BDP-2100 sets up a long-term vision for the evolution of the Bangladesh Delta by the end of the 21st century towards ‘achieving a safe, climate resilient and prosperous delta’. As steps to reach that vision, it envisages short to medium term goals to achieve upper middle income status eliminating extreme poverty by 2030 and become a prosperous country by 2041 with the longer term challenge of sustainable management of water, ecology, environment and land resources in the context of their inter-relation with natural disasters and climate change. The BDP-2100, therefore, seeks to ensure long term water and food security, economic growth and environmental sustainability while effectively reducing vulnerability to natural disasters and building resilience to climate change and other delta challenges through robust, adaptive and integrated strategies and equitable water governance. Socio-economic transformation has been visualised in this plan keeping in consideration climate change as an exogenous variable in growth equations.

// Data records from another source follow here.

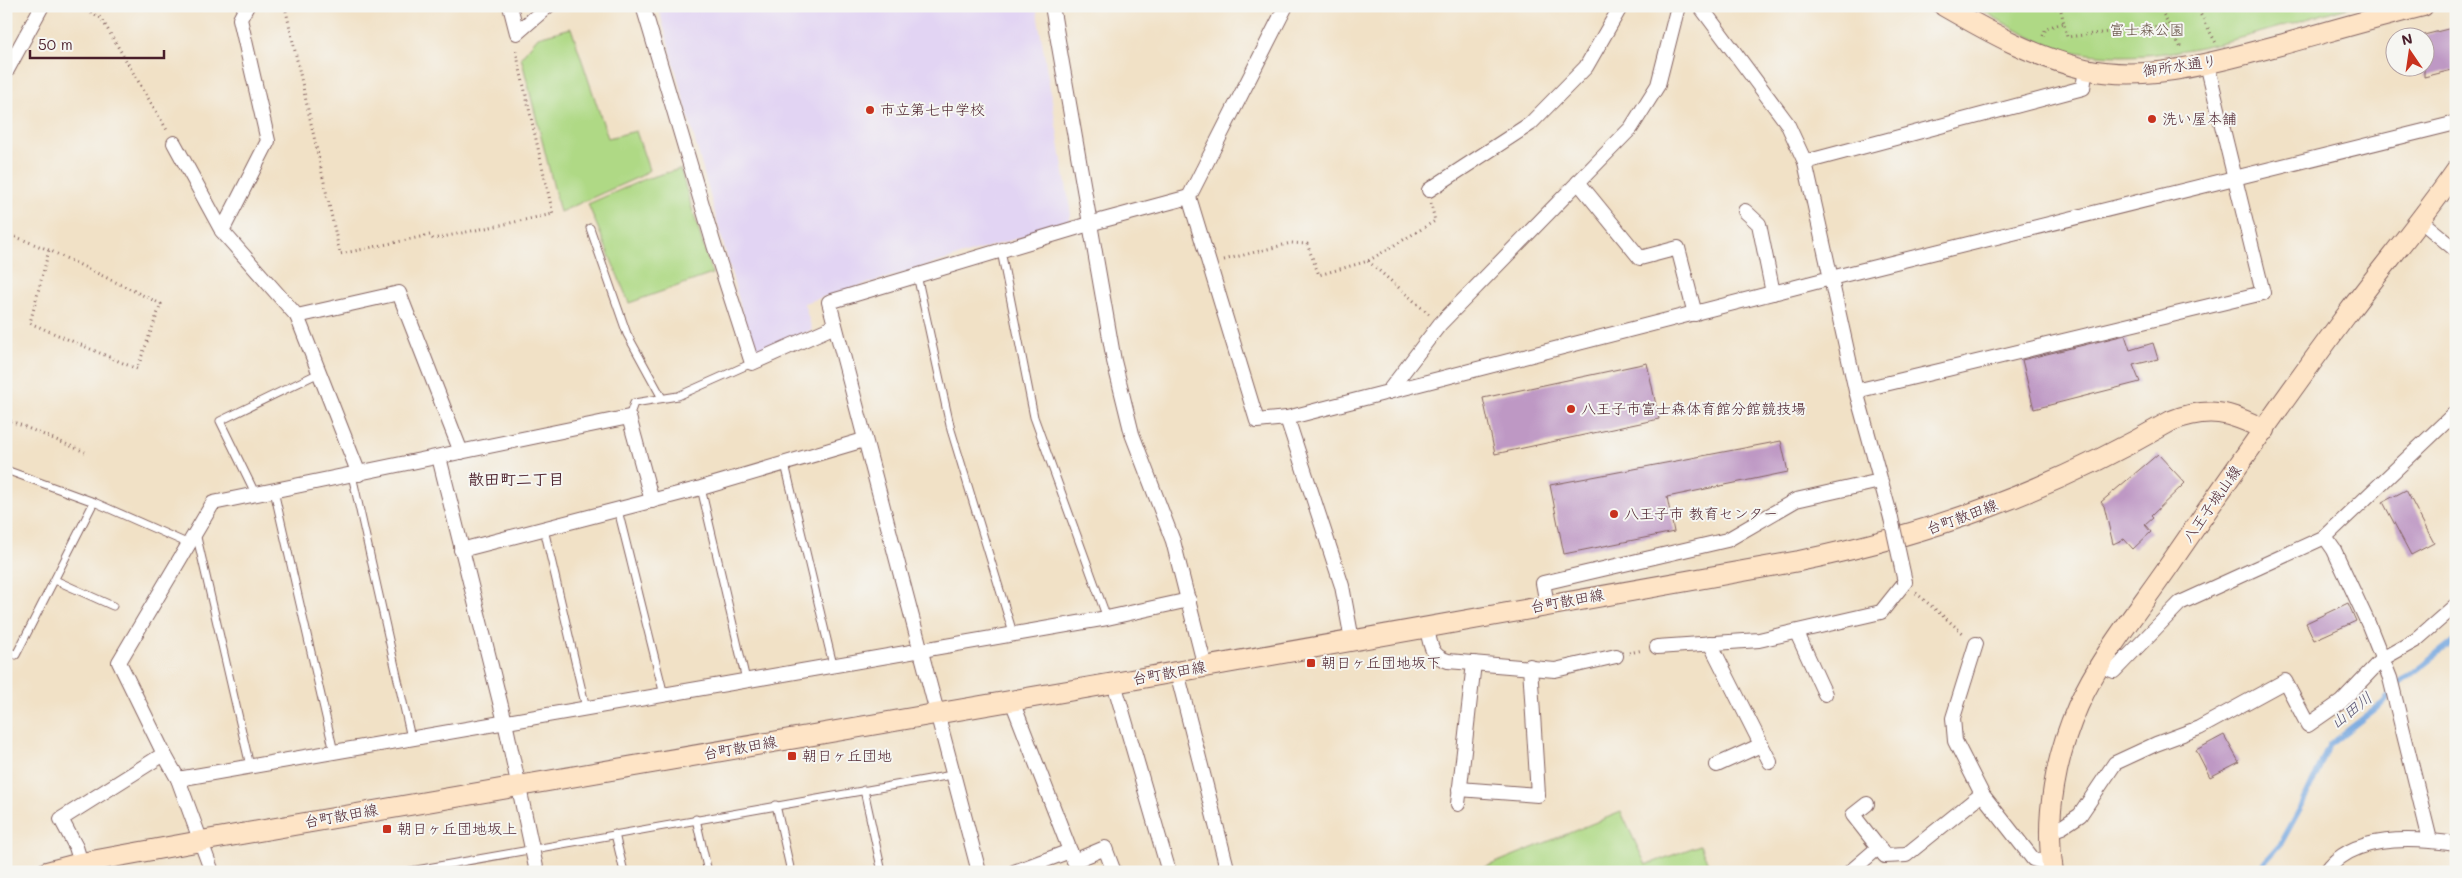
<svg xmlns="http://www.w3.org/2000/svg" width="2462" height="878" font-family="Mali,'Klee One',sans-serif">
<rect width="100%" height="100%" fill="#f6f6f2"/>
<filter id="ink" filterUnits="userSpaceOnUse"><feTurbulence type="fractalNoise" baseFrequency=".02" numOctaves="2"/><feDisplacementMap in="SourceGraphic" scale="10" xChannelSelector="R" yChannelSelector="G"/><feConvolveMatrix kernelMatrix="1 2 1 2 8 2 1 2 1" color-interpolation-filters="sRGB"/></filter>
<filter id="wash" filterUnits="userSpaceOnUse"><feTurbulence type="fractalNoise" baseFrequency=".0096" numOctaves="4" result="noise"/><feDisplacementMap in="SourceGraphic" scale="20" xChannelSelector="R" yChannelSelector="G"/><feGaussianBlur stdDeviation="1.12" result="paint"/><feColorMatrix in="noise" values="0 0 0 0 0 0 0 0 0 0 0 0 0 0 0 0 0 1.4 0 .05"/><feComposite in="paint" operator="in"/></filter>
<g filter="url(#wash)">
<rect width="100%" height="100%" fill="#f1e1c6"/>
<polygon fill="#e2d4f3" points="658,6 1036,6 1071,214 1068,223 804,303 812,330 758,351 752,348"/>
<g fill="#afd985" stroke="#7c7c58">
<path d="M 1976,6 L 2351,6 C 2262,31 2141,77 2050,45 C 2023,35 2000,21 1976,6 Z"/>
<polygon points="571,28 608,138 636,131 649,170 641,176 560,212 521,57 538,37"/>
<polygon points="680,169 712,274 629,303 588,204 645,179"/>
<polygon points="1621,812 1646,865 1700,845 1712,872 1473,872"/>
</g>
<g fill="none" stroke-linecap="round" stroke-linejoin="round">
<polyline stroke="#73a6df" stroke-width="5.5" points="2256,872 2280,845 2302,805 2330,744 2383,703 2400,683 2456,639"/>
</g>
<g id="blocks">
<g fill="#be98c4">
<polygon points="2456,27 2456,69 2424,77 2424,35"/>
<polygon points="2125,335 2130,350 2153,343 2158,359 2133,365 2140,382 2034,409 2022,360"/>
<polygon points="1647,363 1659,419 1495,454 1483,398"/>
<polygon points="1781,441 1788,472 1667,497 1674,532 1564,554 1550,485"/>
<polygon points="2158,454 2185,483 2151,516 2153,518 2145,525 2151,532 2133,549 2124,539 2113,544 2104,506 2101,502"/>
<polygon points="2406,490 2434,543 2411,555 2383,502"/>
<polygon points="2348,603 2356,621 2314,640 2306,623"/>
<polygon points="2224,735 2239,762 2210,777 2196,750"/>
</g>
</g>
</g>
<g filter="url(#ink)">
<use href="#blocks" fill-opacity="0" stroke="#846361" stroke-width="1"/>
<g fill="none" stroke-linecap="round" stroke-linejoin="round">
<g stroke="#846361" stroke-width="9">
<g id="lane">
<polyline points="590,228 627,334 662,398"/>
<polyline points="1001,251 1034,417 1107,618"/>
<polyline points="917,275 951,430 1013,633"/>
<polyline points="629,417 634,403 678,396 752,363"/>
<polyline points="785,464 833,665"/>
<polyline points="6,470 94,502 189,544"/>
<polyline points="352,475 411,738"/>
<polyline points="701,488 746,680"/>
<polyline points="274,491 334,752"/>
<polyline points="256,495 220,421 319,373"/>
<polyline points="618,510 664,695"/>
<polyline points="544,529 586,708"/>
<polyline points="196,533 250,766"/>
<polyline points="55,580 113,606"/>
<polyline points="6,650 16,655 94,502"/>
<polyline points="864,790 882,872"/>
<polyline points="776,805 791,872"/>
<polyline points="696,819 708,872"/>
<polyline points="615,834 624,872"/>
<polyline points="405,872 952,775"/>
</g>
</g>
<g stroke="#846361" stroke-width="16">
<g id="street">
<polyline points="247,6 240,19 268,141 222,231 297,316 359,474"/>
<polyline points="510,6 517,33 548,6"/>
<polyline points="643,6 714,245 752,363 835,326"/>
<polyline points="1052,6 1114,361 1132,434 1173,541 1205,667"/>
<polyline points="1286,6 1189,197 1257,421 1287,418 1831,278 2456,123"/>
<polyline points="1700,6 1787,123 1805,162 1856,391 1891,518"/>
<polyline points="6,72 42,6"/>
<polyline points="174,143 222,231"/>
<polyline points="1805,162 2083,88 2086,69"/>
<polyline points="1578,182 1640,258 1678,248 1695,314"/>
<polyline points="1429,190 1530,124 1586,67 1621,6"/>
<polyline points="1745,211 1759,224 1773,293"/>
<polyline points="2421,221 2456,250"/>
<polyline points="297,316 399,293 461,452"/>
<polyline points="1856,391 2263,293 2207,64"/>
<polyline points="1388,392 1440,324 1631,128 1658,85 1678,6"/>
<polyline points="1287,418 1342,586 1352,640"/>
<polyline points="439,457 505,722 537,872"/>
<polyline points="2325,537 2334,550 2368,623 2390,678 2430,840"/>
<polyline points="461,550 701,488 864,440"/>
<polyline points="1547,604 1543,583 1727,540 1796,500 1880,481"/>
<path d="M 1427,627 C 1430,643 1430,656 1448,661 L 1555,670 L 1616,656"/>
<polyline points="1797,633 1825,694"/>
<polyline points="1710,643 1770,762"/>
<polyline points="1976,644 1953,718 1955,741 1982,794 2033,859 2052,865"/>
<polyline points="1657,647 1759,640 1881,612 1905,582"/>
<polyline points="2100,665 2114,671 2180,603 2325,537 2456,412"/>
<polyline points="1177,672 1228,872"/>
<polyline points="1114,683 1169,872"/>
<polyline points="1012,701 1074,861 1105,848 1114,872"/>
<polyline points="1717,765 1761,745"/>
<polyline points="178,779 1107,618 1189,600"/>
<polyline points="1459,789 1538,795 1530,666"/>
<polyline points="1458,804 1474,663"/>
<polyline points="1867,804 1853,815 1885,856 1906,855 1982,794"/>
<polyline points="2051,831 2062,827 2080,815 2115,763 2156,744 2199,728 2285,681 2308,725 2341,702 2382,659 2416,640 2456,605"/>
<polyline points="81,863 76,847 61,819 164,754"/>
<polyline points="212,872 178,779 164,754 119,662 213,503 629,417 652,501"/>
<polyline points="979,872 829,302 1089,224 1189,197"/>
<polyline points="1014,872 1070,851"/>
<polyline points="1850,872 1879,847"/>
<path d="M 2326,872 C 2352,833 2416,838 2456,844"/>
</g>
</g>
<g stroke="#846361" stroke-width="22">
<g id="secondary">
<path d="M 1944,6 C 1989,32 2034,57 2085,69 C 2150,83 2218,61 2280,45 C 2327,32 2375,18 2423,6"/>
<path d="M 47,872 L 81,863 L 201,841 L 1114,683 L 1799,561 C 1934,533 2051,490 2171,421 C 2209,406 2230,412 2265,430"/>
<path d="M 2053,872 C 2044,817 2056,756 2078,706 C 2101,655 2137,612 2168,567 C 2227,481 2286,396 2348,313 C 2384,265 2422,220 2456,171"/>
</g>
</g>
<g stroke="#846361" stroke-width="3" stroke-dasharray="1 4" stroke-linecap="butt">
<polyline points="77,6 101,18 167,130"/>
<polyline points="285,6 340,254 430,235 433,239 553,214 515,47"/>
<polyline points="1988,6 1988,9 2060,8"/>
<polyline points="2060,6 2067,37 2168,25"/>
<polyline points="2159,6 2182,50"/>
<polyline points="2196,6 2216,43"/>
<polyline points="2043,36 2046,28 2064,23"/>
<polyline points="6,233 49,250 161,304 137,369 30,323 49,250"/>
<polyline points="1224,260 1291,243 1307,244 1319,275 1368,261 1435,221 1431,203"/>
<polyline points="1368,261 1429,314"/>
<polyline points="6,419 85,452"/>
<polyline points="1916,593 1964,634"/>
<polyline points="1629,653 1643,650"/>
</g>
<use href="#lane" stroke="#fff" stroke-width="7"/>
<use href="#street" stroke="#fff" stroke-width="14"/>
<use href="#secondary" stroke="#fee4c6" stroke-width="20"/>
<g stroke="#846361" stroke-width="16" stroke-linecap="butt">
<polyline id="street-bridge" points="1891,518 1905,582"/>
</g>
<use href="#street-bridge" stroke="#fff" stroke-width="14"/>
</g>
</g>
<g fill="#c8321e" stroke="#f6f6f2" stroke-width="2">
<circle cx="870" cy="110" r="5"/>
<circle cx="2152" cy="119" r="5"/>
<circle cx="1571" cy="409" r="5"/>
<circle cx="1614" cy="514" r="5"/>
<rect x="1306" y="658" width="10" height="10" rx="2.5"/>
<rect x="787" y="751" width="10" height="10" rx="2.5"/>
<rect x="382" y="824" width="10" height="10" rx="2.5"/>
</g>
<g text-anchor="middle" stroke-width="4" stroke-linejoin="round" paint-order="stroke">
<g font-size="15" fill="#634e42" stroke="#f6f6f2">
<text x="2147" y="35">富士森公園</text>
</g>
<g font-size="15" fill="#4a1f2b" stroke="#f6f6f2">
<text transform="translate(2180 66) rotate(-8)" y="5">御所水通り</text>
<text transform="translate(2212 504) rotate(-55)" y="5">八王子城山線</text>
<text transform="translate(1962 517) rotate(-20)" y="5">台町散田線</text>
<text transform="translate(1567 601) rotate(-10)" y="5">台町散田線</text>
<text transform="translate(1169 673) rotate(-10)" y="5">台町散田線</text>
<text transform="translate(740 748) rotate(-10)" y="5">台町散田線</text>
<text transform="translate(341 816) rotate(-10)" y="5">台町散田線</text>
</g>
<g font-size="15" fill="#4a1f2b" stroke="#f6f6f2" text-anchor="start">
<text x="880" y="115">市立第七中学校</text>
<text x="2162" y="124">洗い屋本舗</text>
<text x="1581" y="414">八王子市富士森体育館分館競技場</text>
<text x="1624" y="519">八王子市 教育センター</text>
<text x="1321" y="668">朝日ヶ丘団地坂下</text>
<text x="802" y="761">朝日ヶ丘団地</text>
<text x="397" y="834">朝日ヶ丘団地坂上</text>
</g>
<g font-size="16" font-weight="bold" fill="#4a1f2b" stroke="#f6f6f2">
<text x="516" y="485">散田町二丁目</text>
</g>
<g font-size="16" font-style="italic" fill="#5a5573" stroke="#f6f6f2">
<text transform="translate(2351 710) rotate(-38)" y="6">山田川</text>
</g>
</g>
<rect width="2462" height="878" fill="none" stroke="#f6f6f2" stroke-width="25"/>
<g transform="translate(2410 52) rotate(347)"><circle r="24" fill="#f6f6f2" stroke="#b1a0a2"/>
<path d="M0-4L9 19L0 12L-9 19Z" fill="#c8321e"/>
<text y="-8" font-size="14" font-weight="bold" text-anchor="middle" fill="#4a1f2b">N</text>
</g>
<path d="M30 50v8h134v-8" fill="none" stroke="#4a1f2b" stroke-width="2.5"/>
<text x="38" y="50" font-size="15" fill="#4a1f2b" stroke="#f6f6f2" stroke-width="4" paint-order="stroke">50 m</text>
</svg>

Implementation of the BDP-2100 involves total spending on delta-related interventions, through new projects and maintenance of new and old projects, which will gradually increase up to a level of 2.5 per cent of GDP per annum by 2030– of which 2.0 per cent of GDP would be from public funding and rest 0.5 per cent would be from the private sector. The strategy for public funding involves a combination of tax financing, application of cost recovery based on ‘beneficiary pays principle’ and mobilising foreign funding including tapping the global Green Climate Fund (GCF) initiative. The BDP-2100 Investment Plan up to the year 2030, prepared in cooperation with World Bank group, consists of a total of 80 projects: 65 are physical projects, and 15 are institutional and knowledge development projects. Its total capital investment is estimated at Tk 2,978 billion ($37 billion). The investment plan projects have been selected following multi-criteria analysis and in-depth consultation with the stakeholders. The six hotspots are i) Haor and Flash Flood Area, ii) Coastal Zone iii), Chattogram Hill Tracts, iv) Urban Areas, v) Drought prone Areas, vi) River Systems and Estuaries. BDP 2100 took almost four years to give it a final shape to kick off. This comprehensive, techno-economic mega plan stretching a period to the end of the current century is the best gift to the future generations by the present generation.